All three of them react to music in some form or another, but it's the tuxedo that seems to express it the most excitement for this, the debut album from Portland punk rockers Macho Boys. Seriously! I was playing records the other day and she was in a rare (for her) deep sleep on the windowsill. She was dead to the world and paying no mind to what music was playing. Then I dropped the needle on this. Her ears perked at the opening cymbal crashes of "Victim To Blame" and by the time singer Tekiah Elzey opened her throat up of to yowl over the breakneck din of grinding guitars and bass avalanches, the cat was zipping across the room at blinding speed.

Up the stairs then down them. Through the main floor of the house, down to the basement and back up again. She was practically bouncing off the walls. When she stopped it wasn't to wonder if a song like "Cockroach" was a metaphor for creepy humans or if it was about the actual insect, was I bummed out at "Dinosaur" because it might be ripping on oldsters and was the year I graduated high school, "The Class Of '84" as punk rock as the as movie a song on this album get it's title from (it wasn't, really...there were only just a couple of us actually), whether Madonna would have an opinion on a sequel of "Papa Don't Preach" which features a bloodstained buzzsaw, if "Slam" was a cover of the Onyx song (it's not by the way), or if pigs do sweat, does it smell like pork rinds.

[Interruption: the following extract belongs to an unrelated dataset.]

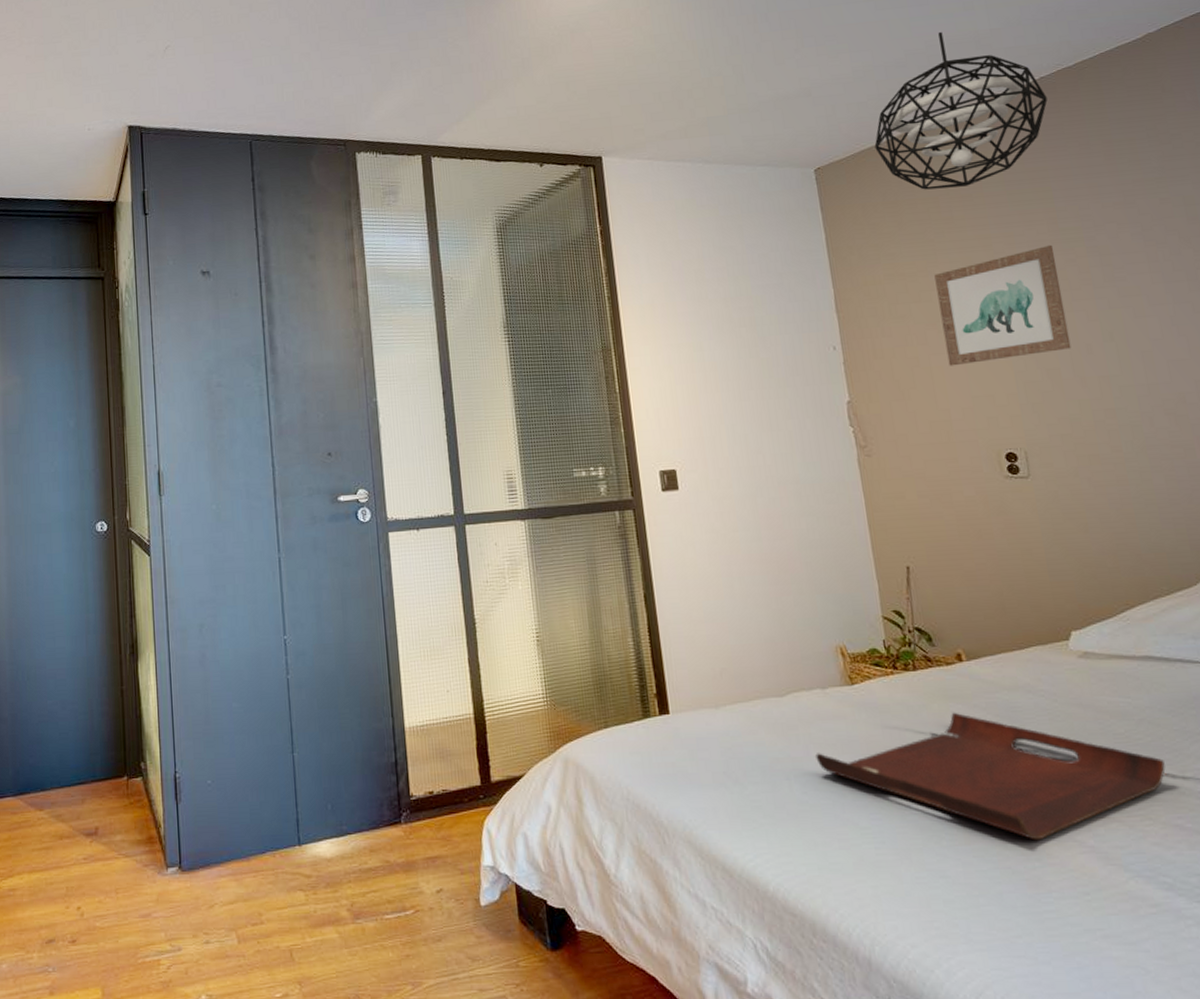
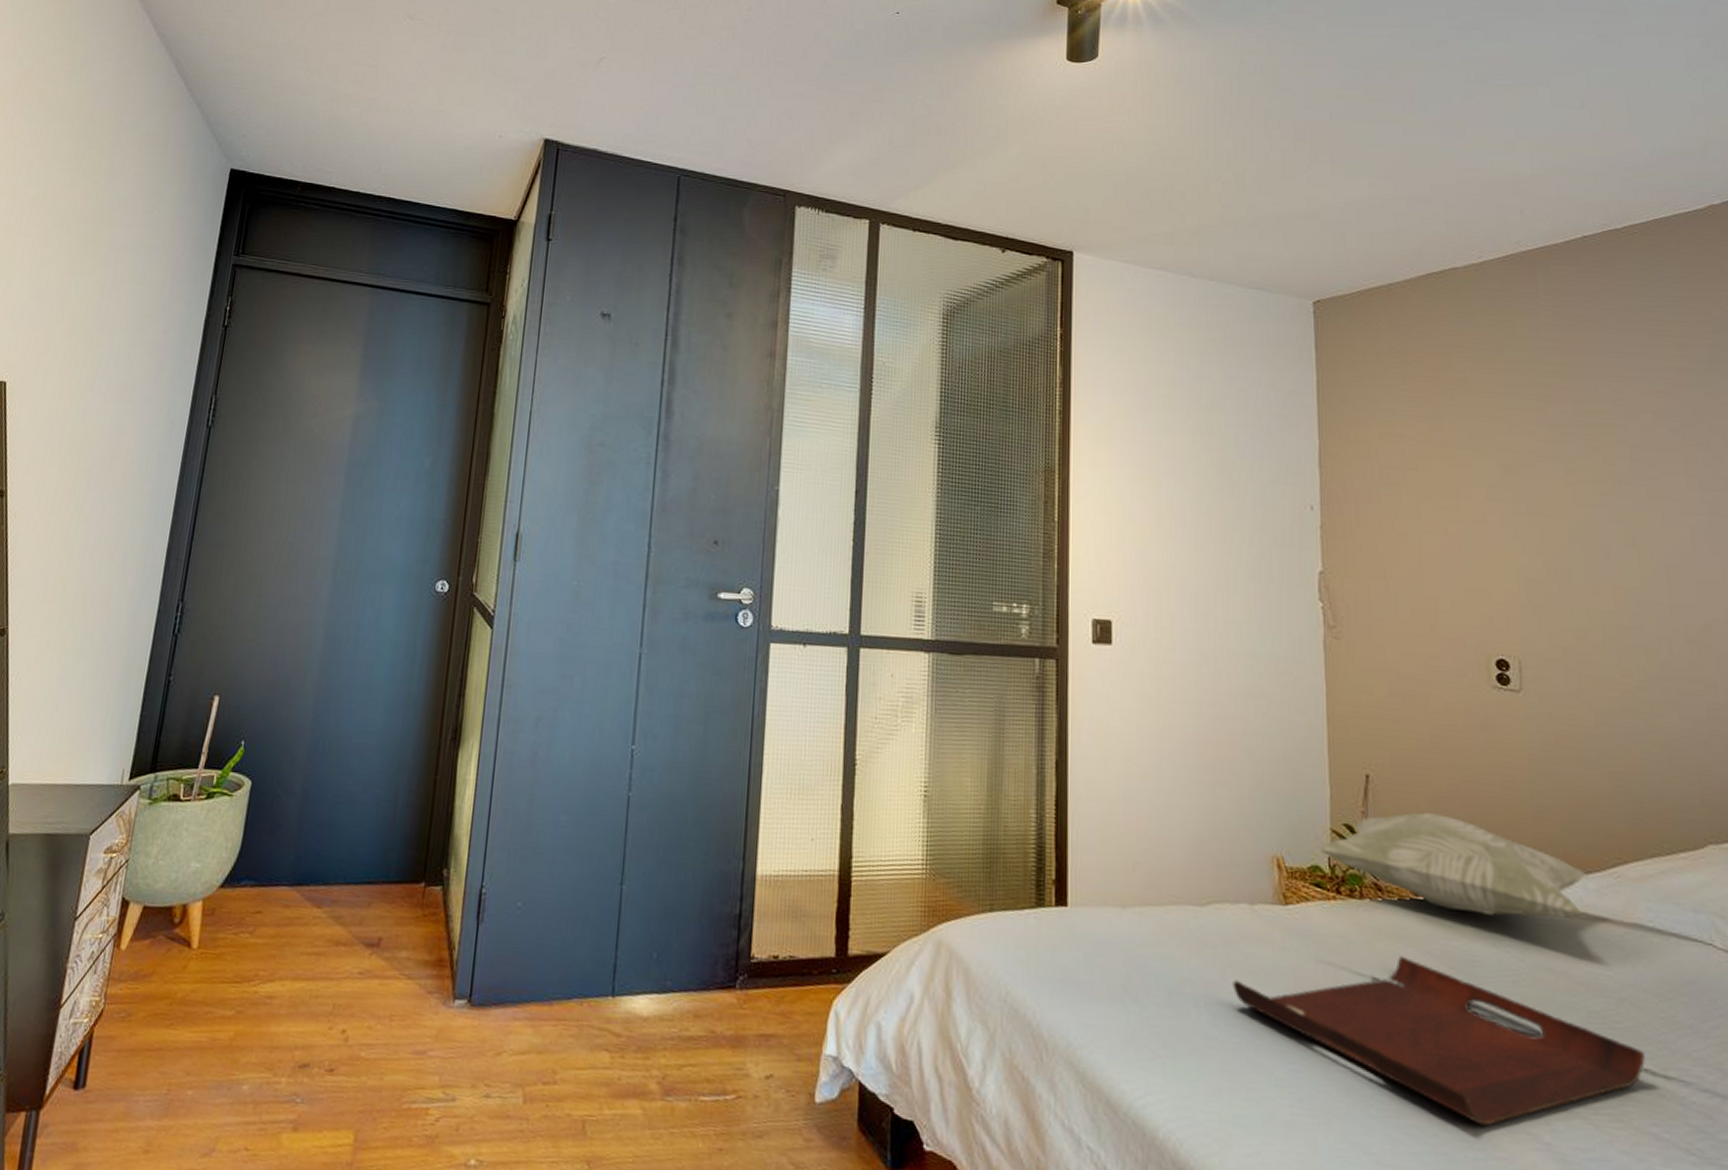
pendant light: present [874,31,1048,190] -> none [1385,168,1588,346]
decorative pillow: none [875,590,1102,668] -> present [1320,812,1588,919]
wall art: present [934,244,1071,366] -> none [1437,426,1586,550]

Nope, the only time she did stop was between each song and then she'd be a black & white blur blazing through the house.

The more I watched her the more I started thinking "Maybe she does understand every single thing that is going on here." I mean, when their ode to WWF Legend Stone Cold Steve Austin came on she started doing dives off the top of the couch and onto the floor like she was doing some cat version of the Stunner.